High expectations for all students are more than educational jargon. The phrase refers to a change of mindset. If you really want to move the school improvement needle, you need an action plan with high expectations. Here is how you develop one:

  1. Instill confidence. Do not accept “I am not good at—–.” Respond by saying, “We just have to see how to make it click for you!” Students have marvelous talents, critical thinking potential, and creative skills. Encourage them.
  2. Ensure access. Do not assume “some students can” and “some students can’t.” All students deserve access to high-quality instruction as well as opportunities for enrichment and advanced coursework. Examine existing biases, avoid labeling, and limit assignment of students to fixed groups.
  3. Review student learning data. Are most students achieving in the limited range? The limited range means that students have limited knowledge of the expected learning standards. Students in the limited range of achievement need more exposure to grade level standards, not less. Teachers should teach and re-teach the most critical skills.
  4. Keep it interesting. Keep it real. Research (Saphier, 2016) reports that disadvantaged students are more likely to engage in non-meaningful schoolwork, for example, having older students spend time coloring. Students will engage and achieve more if learning activities bring authentic, real-life tasks and interests into the classroom.
  5. Teach grit. Grit means falling in love with challenges. As humans, we are afraid of what we cannot do, but we have all experienced times when friends convinced us to do something scary or hard. It was a “dare” or an “adventure,” but with a safe group. Teachers can bring a spirit of adventure and an assurance of safety to students when they face challenging material. “This is a bit of a stretch but let’s all tackle it together.”
  6. Put foundations in perspective. Learning is not always sequential. Some students cannot spell “night” correctly, but they can spell “nitrogen.” Why? They are interested in science, or they are farmers or gardeners! On the stairway to achievement, we skip steps.
  7. Develop self-discipline. Self-discipline is an executive functioning skill. Our thinking brain, or cortex, regulates executive functioning. This “inner voice” makes us get up on time, make our bed, exercise, and—very importantly— practice or study. Teach students how to study and engage in spaced practice sessions. These days, students can use logs, timers, charts, chatbots and any number of interesting tech tools. With practice, difficult things become easy.
  8. Work toward fluency. Fluency is when students experience success and joy in learning. They want to keep doing it; they practice guitar positions in thin air or recite complex formulae through rap chants. Students do not completely grasp a challenging concept until they approach fluency and the overlearning effect of doing something again, again, and again.

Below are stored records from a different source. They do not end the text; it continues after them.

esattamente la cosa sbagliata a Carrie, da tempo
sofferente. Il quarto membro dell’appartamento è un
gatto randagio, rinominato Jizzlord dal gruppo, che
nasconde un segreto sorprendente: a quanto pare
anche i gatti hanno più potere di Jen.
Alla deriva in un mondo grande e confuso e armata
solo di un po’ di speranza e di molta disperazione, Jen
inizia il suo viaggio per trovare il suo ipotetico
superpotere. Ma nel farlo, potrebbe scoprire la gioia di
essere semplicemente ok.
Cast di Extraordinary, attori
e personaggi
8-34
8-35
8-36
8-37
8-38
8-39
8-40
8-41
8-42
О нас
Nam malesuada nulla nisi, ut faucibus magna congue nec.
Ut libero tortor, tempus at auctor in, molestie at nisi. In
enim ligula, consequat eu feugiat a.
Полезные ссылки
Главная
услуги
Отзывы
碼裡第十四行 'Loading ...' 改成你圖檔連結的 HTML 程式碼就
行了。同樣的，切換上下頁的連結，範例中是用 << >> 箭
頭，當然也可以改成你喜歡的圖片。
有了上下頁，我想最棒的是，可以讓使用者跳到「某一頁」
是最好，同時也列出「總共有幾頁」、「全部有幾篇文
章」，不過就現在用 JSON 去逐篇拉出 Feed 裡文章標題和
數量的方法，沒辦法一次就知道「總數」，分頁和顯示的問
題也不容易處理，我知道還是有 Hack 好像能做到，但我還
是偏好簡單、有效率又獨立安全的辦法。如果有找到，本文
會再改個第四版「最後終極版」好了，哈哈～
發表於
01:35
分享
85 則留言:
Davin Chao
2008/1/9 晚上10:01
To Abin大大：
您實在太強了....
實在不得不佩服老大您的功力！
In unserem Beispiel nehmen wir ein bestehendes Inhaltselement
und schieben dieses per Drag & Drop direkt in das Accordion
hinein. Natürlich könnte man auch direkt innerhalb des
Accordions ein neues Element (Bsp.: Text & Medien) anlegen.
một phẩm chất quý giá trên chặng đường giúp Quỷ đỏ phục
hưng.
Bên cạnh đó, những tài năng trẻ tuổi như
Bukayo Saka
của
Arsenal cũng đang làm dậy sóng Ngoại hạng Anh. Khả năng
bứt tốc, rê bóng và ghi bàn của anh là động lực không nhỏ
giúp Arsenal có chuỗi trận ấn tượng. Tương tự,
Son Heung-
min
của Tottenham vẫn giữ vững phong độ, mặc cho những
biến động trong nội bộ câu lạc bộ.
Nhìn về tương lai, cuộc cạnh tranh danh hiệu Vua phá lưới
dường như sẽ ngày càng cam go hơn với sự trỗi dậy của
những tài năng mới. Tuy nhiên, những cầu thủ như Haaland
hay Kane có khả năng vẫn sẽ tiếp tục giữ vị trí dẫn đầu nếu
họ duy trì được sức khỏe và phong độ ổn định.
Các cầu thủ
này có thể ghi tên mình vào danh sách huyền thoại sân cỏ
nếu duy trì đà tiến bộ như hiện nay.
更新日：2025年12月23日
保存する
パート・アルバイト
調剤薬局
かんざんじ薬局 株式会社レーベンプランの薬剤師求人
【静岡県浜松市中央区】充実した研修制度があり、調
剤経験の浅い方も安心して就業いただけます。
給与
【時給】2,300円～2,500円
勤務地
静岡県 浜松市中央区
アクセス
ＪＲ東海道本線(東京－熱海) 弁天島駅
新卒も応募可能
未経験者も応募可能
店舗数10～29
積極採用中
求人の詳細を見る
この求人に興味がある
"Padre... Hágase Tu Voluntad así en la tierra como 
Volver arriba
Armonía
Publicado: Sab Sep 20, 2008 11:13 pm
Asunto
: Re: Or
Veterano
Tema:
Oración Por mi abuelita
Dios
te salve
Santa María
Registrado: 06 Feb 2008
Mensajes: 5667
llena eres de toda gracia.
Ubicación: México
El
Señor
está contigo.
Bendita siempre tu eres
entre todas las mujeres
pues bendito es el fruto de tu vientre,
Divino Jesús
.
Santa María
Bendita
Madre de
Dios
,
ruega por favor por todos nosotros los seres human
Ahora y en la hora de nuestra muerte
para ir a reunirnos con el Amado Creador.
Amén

As we enter Spring and testing season in Ohio, every educator must think about high expectations for all students. There are many positive examples of this mindset in BCHF schools. Even young elementary and middle school students are winning state and national robotics competitions. All students in one school engage in performing arts, putting their confidence and skill out in public. In another, students exit high school as apprentices to skilled trades. And, finally, students at one school tackle complex issues to improve their own community through project-based learning. All our students are climbing a stairway to the future. They may be on different steps right now. But they should ALL be able to see a way to the top.


References:

Saphier, J. (2016). High expectations teaching: How we persuade students to believe and act on ‘smart is something you can get.’ Thousand Oaks, Calif.: Corwin Press.

Schmoker, M. (2018). Focus: Elevating the essentials to radically improve student learning. Alexandria, Va.: ASCD.